オススメ度 80点
読みやすさ度 90点
- 作者: アキよしかわ
- 出版社/メーカー: 講談社
- 発売日: 2017/06/28
- メディア: 単行本(ソフトカバー)
- この商品を含むブログを見る
思った以上にいい本だった。
医療経済学の専門家として、グローバルヘルス・コンサルティングのトップとして、1000以上の病院にコンサルティング実績を持つ日米をよく理解する医療経済学の論客が、大腸ガンになってしまう。
逡巡の挙句、結局日本で癌の手術を受け、ハワイで抗がん剤の治療を受ける。*1
その経験を通じて感じたこと、考えたことを、本にまとめている。
本の2/3は自分の体験談。しかし医療経済の専門家であるので、ところどころに、日米の癌治療の相違について概説がさしはさまれ、非常に内容が理解しやすい。実例付きなので、話がすっと入っていきますよね。
アメリカの医療の良さを知悉しているアキよしかわ氏にしてすらが、日本の「優しい」医療、在院日数について、タイトではない姿勢に「助かった」と述懐しているのは、興味深かった。

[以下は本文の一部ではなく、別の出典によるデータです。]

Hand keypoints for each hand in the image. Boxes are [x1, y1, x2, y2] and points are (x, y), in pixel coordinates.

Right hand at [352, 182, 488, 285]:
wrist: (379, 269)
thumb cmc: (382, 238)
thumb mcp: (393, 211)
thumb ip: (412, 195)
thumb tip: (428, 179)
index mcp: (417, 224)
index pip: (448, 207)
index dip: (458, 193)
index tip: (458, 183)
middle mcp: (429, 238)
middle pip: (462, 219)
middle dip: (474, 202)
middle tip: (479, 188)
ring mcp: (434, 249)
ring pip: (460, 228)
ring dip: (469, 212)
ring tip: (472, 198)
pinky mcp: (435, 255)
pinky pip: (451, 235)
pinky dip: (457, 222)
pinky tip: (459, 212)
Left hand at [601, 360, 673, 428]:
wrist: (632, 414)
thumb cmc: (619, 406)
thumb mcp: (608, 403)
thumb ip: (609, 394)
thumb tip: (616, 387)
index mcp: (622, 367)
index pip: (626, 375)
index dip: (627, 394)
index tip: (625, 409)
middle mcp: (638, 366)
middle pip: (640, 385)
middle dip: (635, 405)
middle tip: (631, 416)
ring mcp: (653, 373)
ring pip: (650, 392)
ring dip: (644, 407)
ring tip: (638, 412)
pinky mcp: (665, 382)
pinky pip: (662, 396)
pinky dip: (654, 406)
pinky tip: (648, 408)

ハワイでケモセラピーを受ける際に、キャンサーナビゲーターという存在に感銘をうけ、ケモセラピーをうけている間に、自らもキャンサーナビゲーターの講習に参加し、キャンサーナビゲーターの資格もとってしまう。*2
患者と医療関係者の間の橋渡しするキャンサーナビゲーターという存在、確かに、日本でも、いや医療従事者が手薄な日本でこそ、より有用であると思う。今は医療従事者がつけやきばの知識と経験で、患者に寄り添っているが、こういう存在がもっと増え、日本のガン治療家は、世界標準の治療そのものに専念できればいい。
アキよしかわ氏、実は、某所で講演を聴いた時に、この話をしておられた。本に書いてあることと、内容はだいたい同じであったが、本、よくまとまっているので、医療関係者はぜひ一度読んでみられたらいいと思う。
素直に読めば、参考になることは多いと思いました。